About five months ago, you wrote a coin column and told about some of the coins you own and how some of the collectible coins have gone up in price.

I have 10 1916-D Mercury dimes (it’s a long story about how I got them in 2001) and took them to a coin dealer because I needed the money. I thought I would get at least $500 for each of them because they are still shiny and clean, because they have no scratches on the front and back and because the little ridges on the edges also have no wear. The dates, the words and the crisp facial features are easy to read, and each coin has been kept in a special protective holder since I got them. The coin dealer offered me $150 for each dime, and I said no. Then he raised the price to $170 and then $190, but I walked out. When I got these dimes from my brother, he told me that I should always be able to get at least $500 for each of them. Was my brother wrong? Please answer soon, because we need this money right away.

T.S., Cleveland, Ill.

Dear T.S.:

Holy Mary, Methuselah and Moses. I’d like to hear your long story of those 1916-D Mercury dimes, which may be the most counterfeited coins in the U.S. – and for good reason. Although not the rarest dime in U.S. history, it certainly is the most famous. First-year mint coins are almost always hoarded by collectors and the public, but for some reason, this 1916-D slipped under the radar. Millions of 1916 dimes were minted by the mints in Philadelphia and San Francisco, but coin collectors failed to notice that only 240,000 of these first-year dimes were issued by the Denver Mint. It must be the cold winters! The lowest-grade 1916-D coins can be bought for about $500. Your description of the crenelated edges, your use of the word “crisp” to describe the facial profile and your comment that there are no discernible scratches on the dimes suggest that these dimes could be worth between $5,000 and $20,000 each. That’s a lot more than $190 per coin.

As you would with diamonds – which are graded for clarity, cut, color and carat weight – you should have those coins graded to determine their value and to be certain they are not counterfeit. I’ve given you the contact number for Numismatic Guaranty Corp. (NGC), based in Sarasota, Fla. The people there will instruct you on how to get the coins to them. They will certify the authenticity of each coin, grade each coin (there can be as many as 20 different grades) and provide you with a reasonable estimate of value. After the coins are valued and graded, NGC will give you a certificate of quality that is respected by coin dealers from coast to coast. The folks at NGC are inestimably more dependable than the slippery sods at Standard & Poor’s, Fitch Ratings or Moody’s Investors Service, whose scandalous ratings contributed to the crash of the U.S. economy. The NGC process takes about a week, and the cost could be about $150 per coin.

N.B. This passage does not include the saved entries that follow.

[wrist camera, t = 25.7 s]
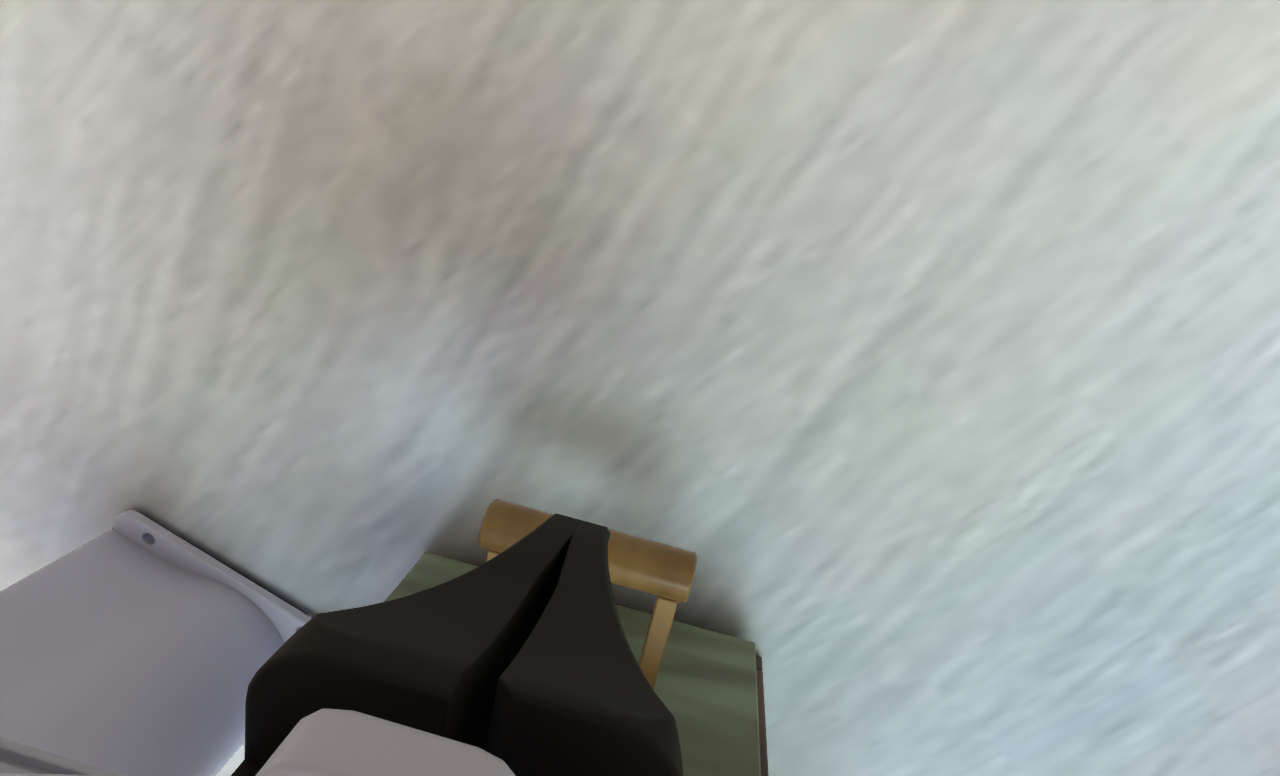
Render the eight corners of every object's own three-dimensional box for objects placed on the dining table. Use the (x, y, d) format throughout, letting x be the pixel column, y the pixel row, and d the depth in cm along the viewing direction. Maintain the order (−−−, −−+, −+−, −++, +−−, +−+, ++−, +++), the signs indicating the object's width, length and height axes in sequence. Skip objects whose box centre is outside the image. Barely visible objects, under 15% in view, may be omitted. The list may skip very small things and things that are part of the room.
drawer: (440, 428, 22) (330, 520, 16) (796, 522, 21) (821, 656, 15) (396, 794, 27) (304, 961, 21) (674, 878, 26) (657, 1076, 21)
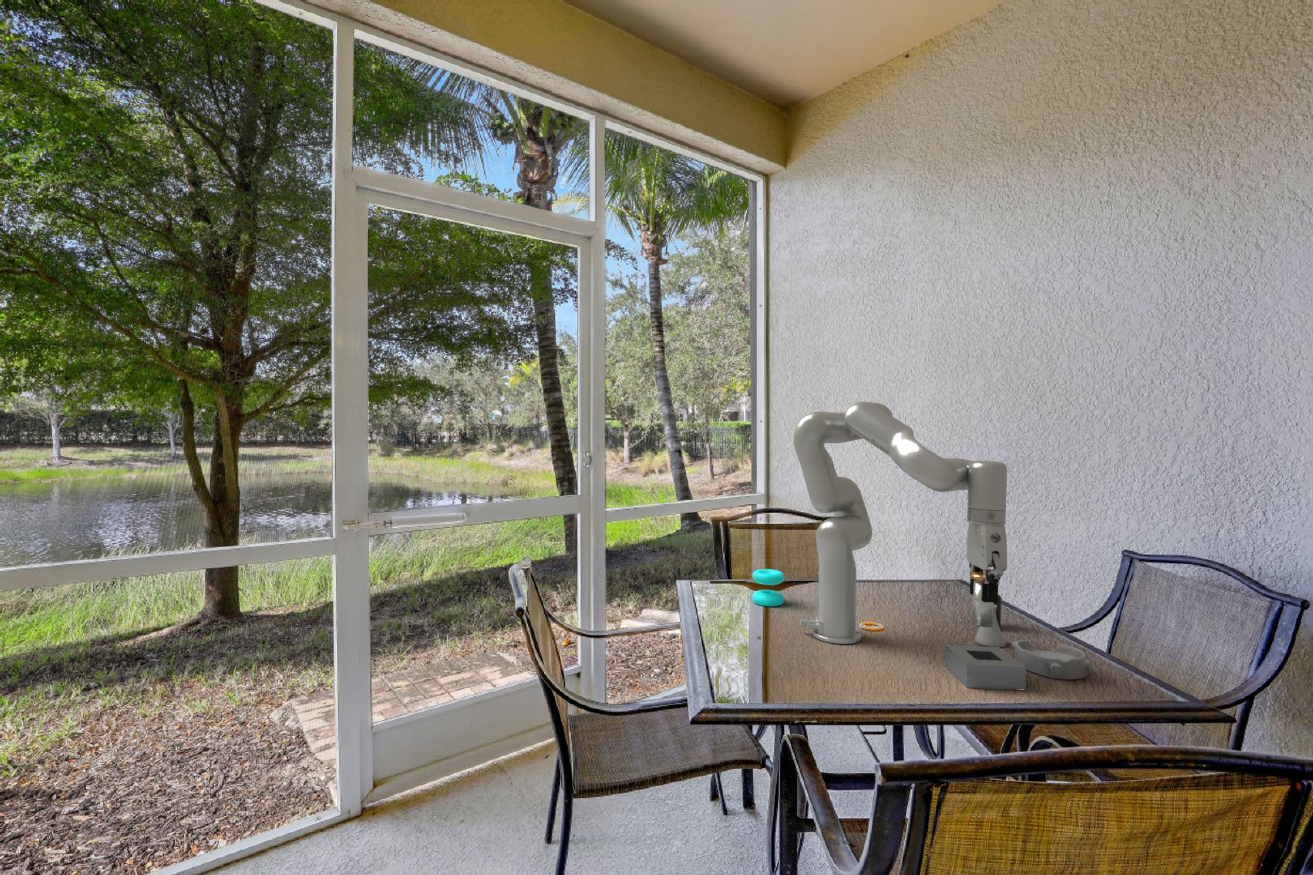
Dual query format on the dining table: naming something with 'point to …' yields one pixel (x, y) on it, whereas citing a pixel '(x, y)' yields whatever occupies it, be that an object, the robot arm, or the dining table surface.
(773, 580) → the donuts
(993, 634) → the flask
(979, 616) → the pin
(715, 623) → the dining table surface
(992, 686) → the gray square-hole block
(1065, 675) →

NGC’s seal of approval is important, and if you don’t have the fee, the people there still may be able to help you.

Most coin dealers are honest business people. Their integrity is the bond upon which their clients depend. However, this Illinois dealer really takes the cupcake. If your description of those coins is just 25 percent accurate, then the dealer you visited is an unprincipled, mendacious skunk. Let me know what NGC tells you.